The switch includes a strengthened native say in the project’s fate. The BC regulatory blueprint grants affected a tribal role in a working group, as advisers on every step of the case from setting application requirements to establishing approval conditions.
A federal-provincial “substitution agreement” transferred conduct of the Cedar LNG review to the BC Environmental Assessment Office from the five-month-old national Impact Assessment Agency of Canada (IAAC). Federal officials keep rights to participate in the case, and the national environment minister retains final say on approval.
The increased native role in decision making obeys the IAAC’s mandate and BC legislation that adopts consultation and consent principles of the United Nations Declaration of the Rights of Indigenous Peoples (UNDRIP). The federal Liberal government has promised legislation to import a national version of UNDRIP.
However, the new environmental assessment process also obeys Supreme Court of Canada native rights verdicts against tribal veto power over industry projects. The provincial review only provides for “opportunity” to submit optional consent statements.
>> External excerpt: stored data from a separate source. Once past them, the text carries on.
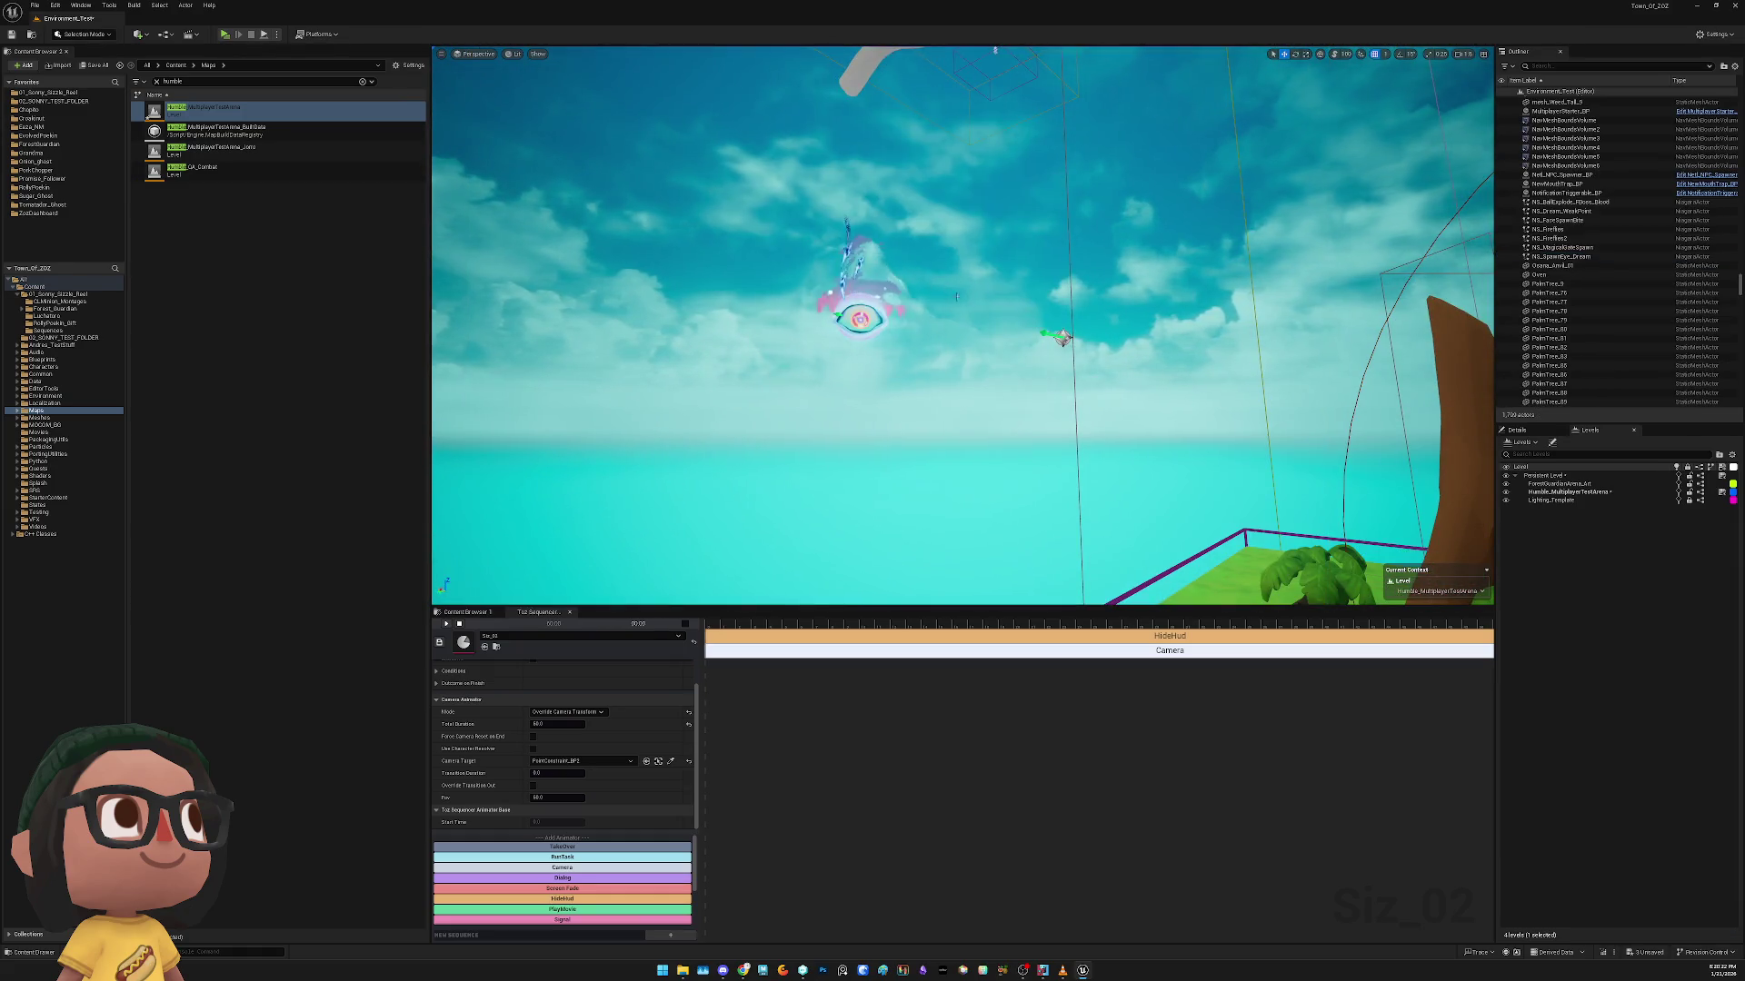
{"action": "key", "text": "Delete"}
{"action": "left_click", "coordinate": [1061, 338]}
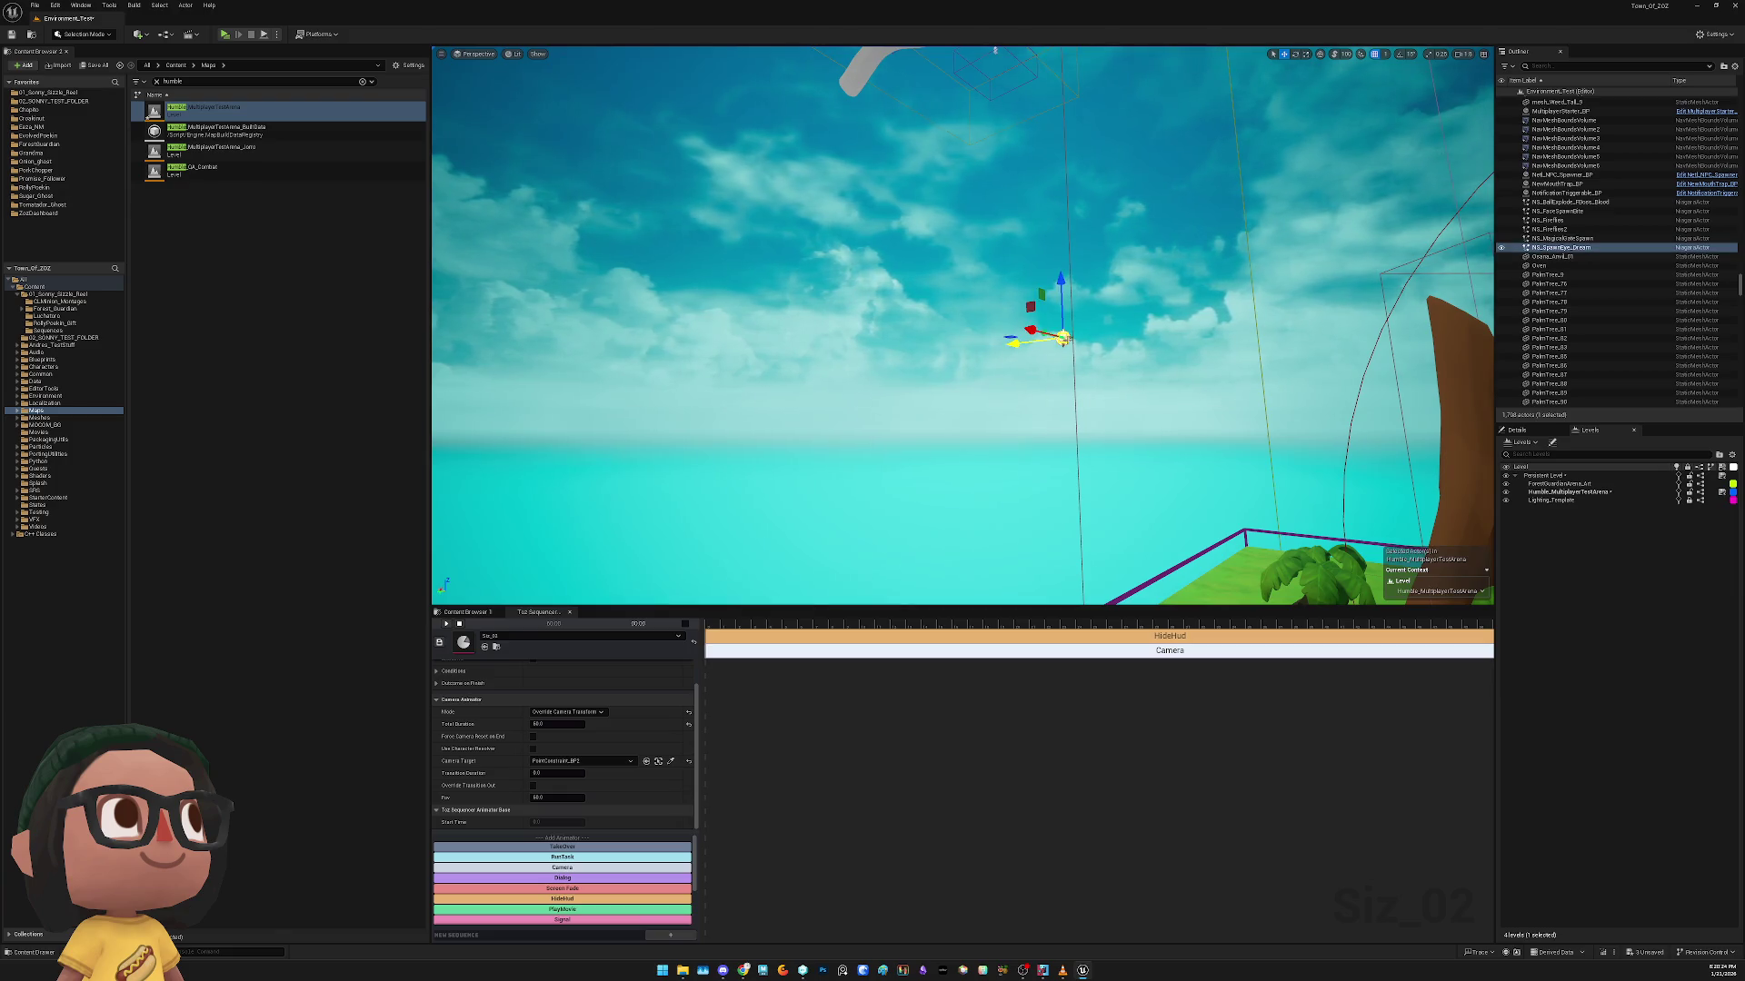
{"action": "key", "text": "Delete"}
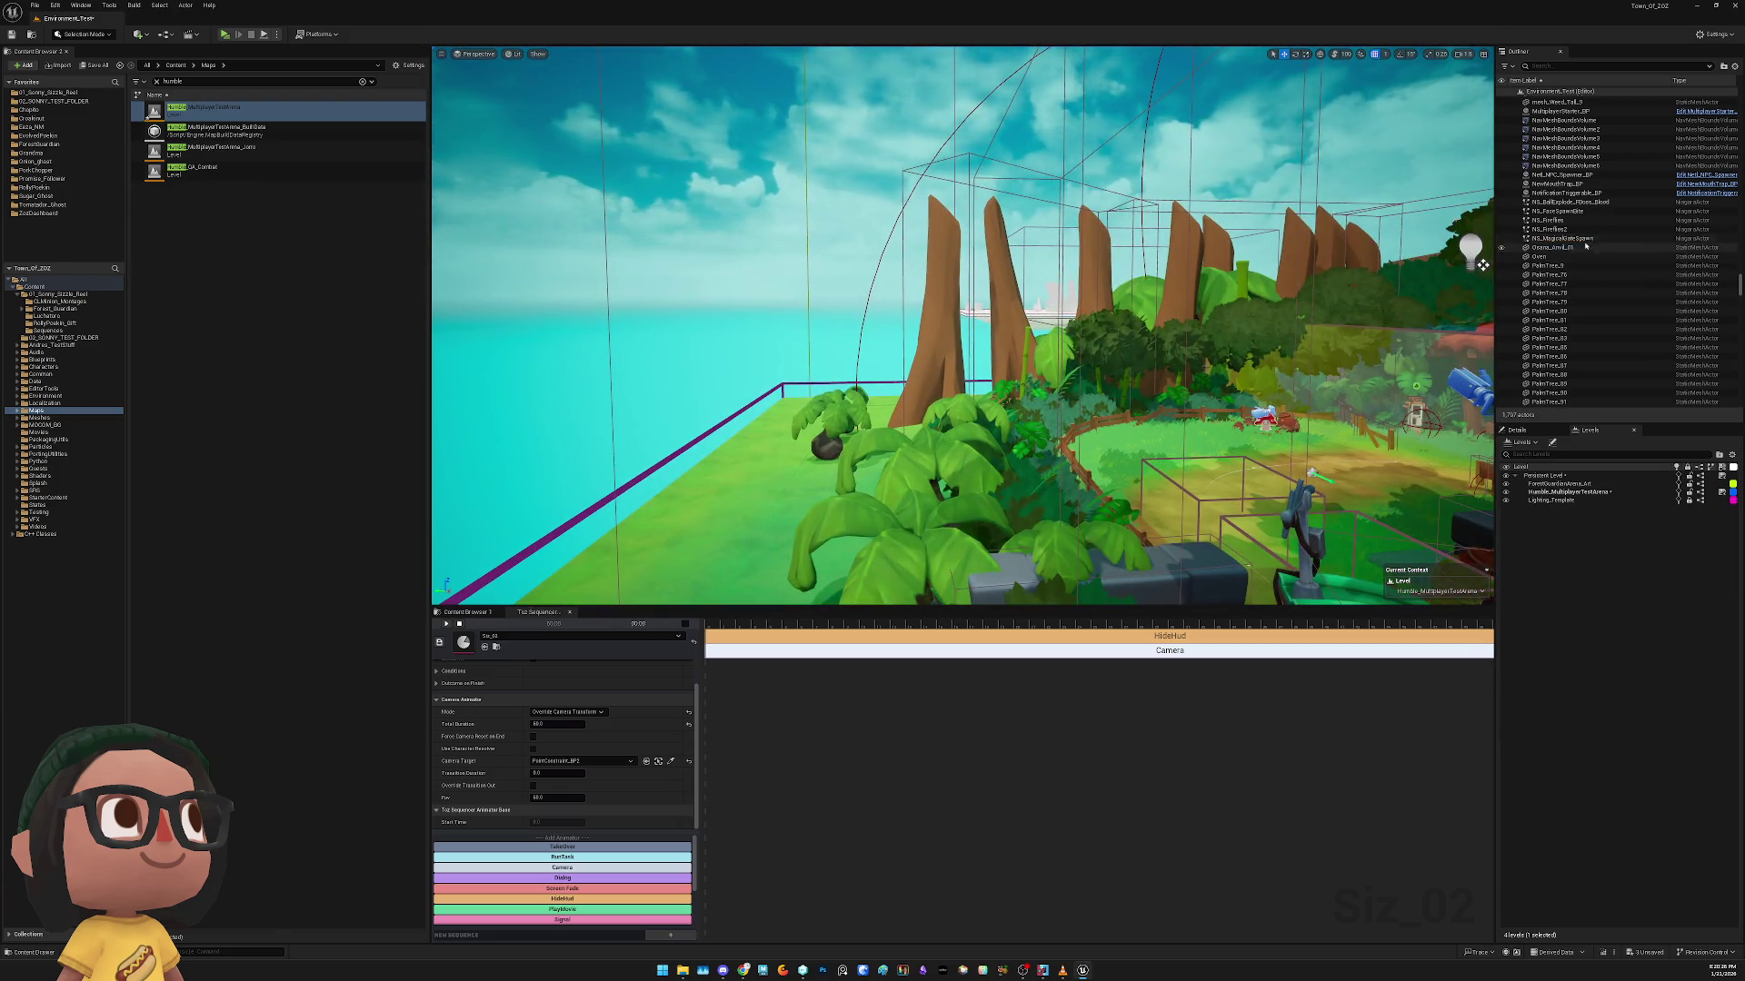
Select the whole range of ActionTrigger actors near the path and delete them
{"action": "left_click", "coordinate": [1586, 231]}
{"action": "double_click", "coordinate": [1587, 238]}
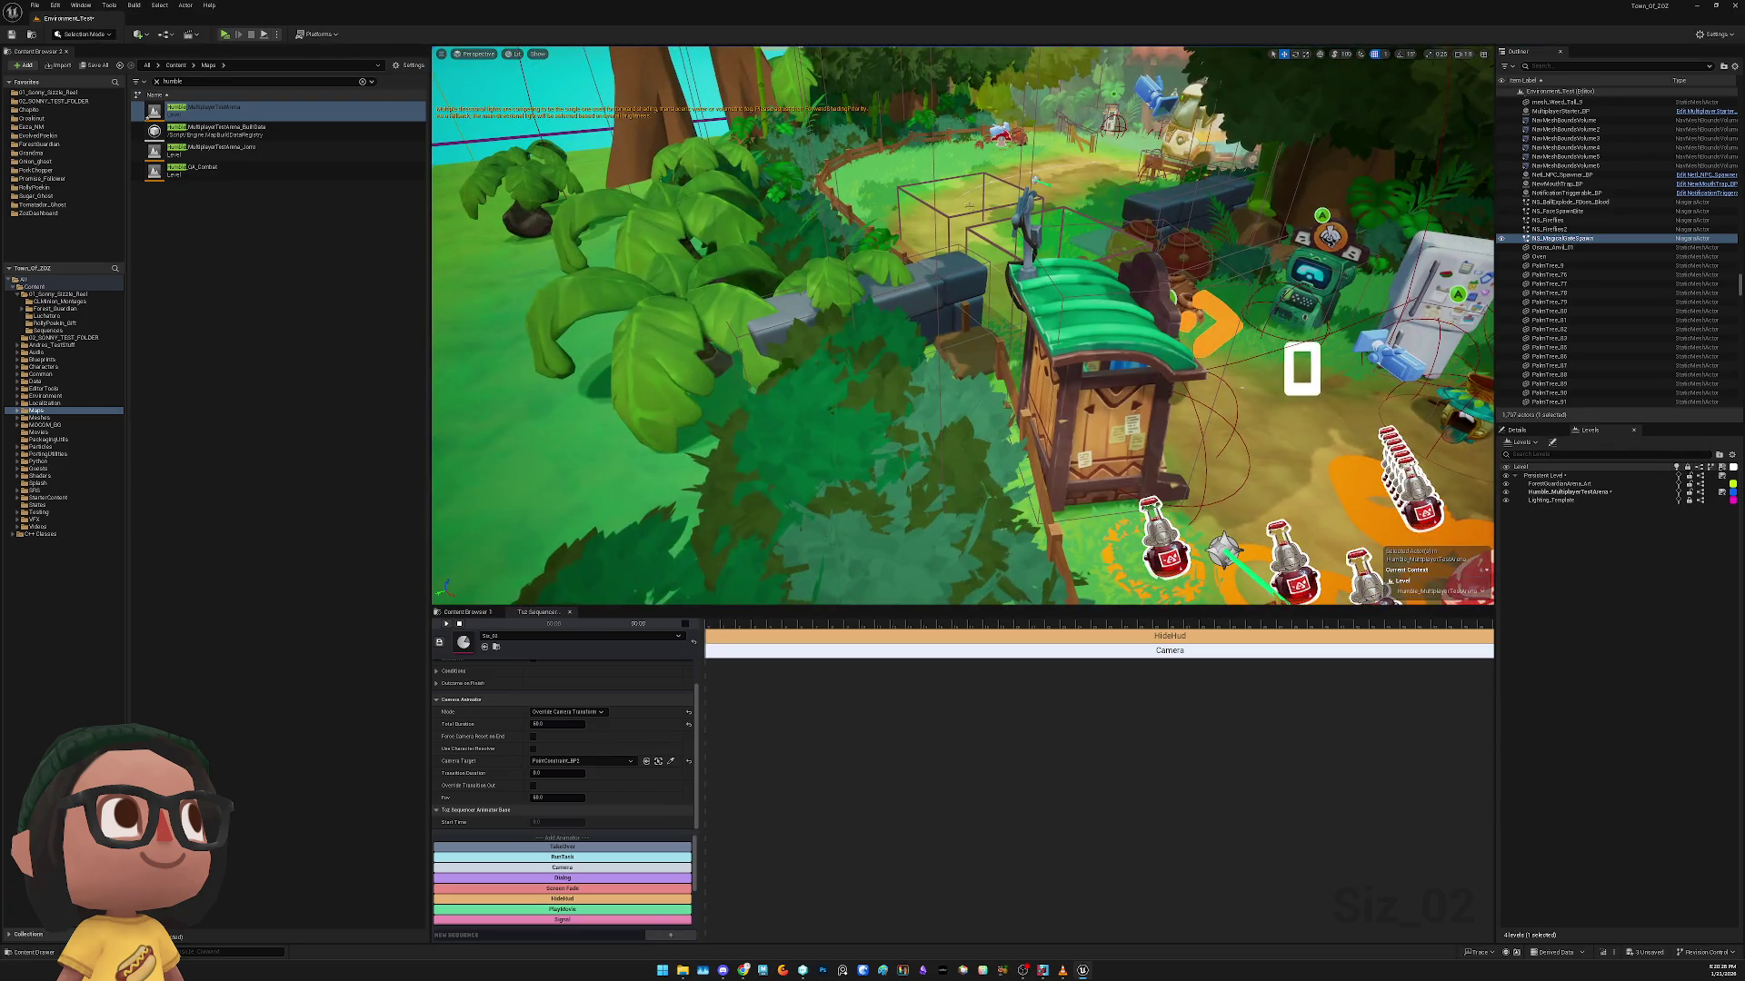
{"action": "left_click", "coordinate": [965, 568]}
{"action": "left_click", "coordinate": [950, 218]}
As a terminal forecast to cost C$1.8-2.5 billion ($1.4-1.9 billion) for capacity to export 400-500 MMcf/d, Cedar LNG stands out as the biggest item in a native switch from opposition to participation in the province’s growing gas industry.
The terminal’s sponsor, Haisla Nation, is the host community for the Royal Dutch Shell plc-led LNG Canada terminal under construction at Kitimat, 650 kilometers (390 miles) northwest of Vancouver.
The native project relies on the LNG Canada supply pipeline under construction across northern BC, Coastal Gaslink. Cedar LNG plans to draw its gas from an eight-kilometer (five-mile) link into the long conduit for up to 5 Bcf/d.
Other tribes are participating in the northern LNG action. All 20 native communities along 670-kilometer (402-mile) Coastal Gaslink have signed cooperation and benefits agreements. The project in turn has showered the tribes with jobs and contracts.
Only a small cluster of self-declared “traditional chiefs” midway along the route opposes the pipeline. A court injunction prohibits interference with construction, and enforcement has begun with police control on traffic into the sore spot and a criminal investigation into guerrilla resistance with roadside firebombs and falling-log traps. A provincial mediation effort is underway.
Cedar LNG, LNG Canada and Coastal GasLink have provincial-wide native support from a First Nations LNG Alliance. Chevron Canada Ltd. and Woodside Energy Ltd. in December also received federal approval to double the size and planned lifespan of KM LNG to export 35 Tcf/year from their still unsanctioned project that would be sited in the province.
A Northwest Coast First Nations Collaborative Climate Initiative is promoting BC gas exports as a way to cut global carbon emissions.
Cedar LNG is forecast to employ 350-500 construction workers and create 70-100 permanent terminal operator jobs, with natives filling much of the payrolls. The Haisla said they are considering a 15-year extension of their project’s gas export license to a 40-year term.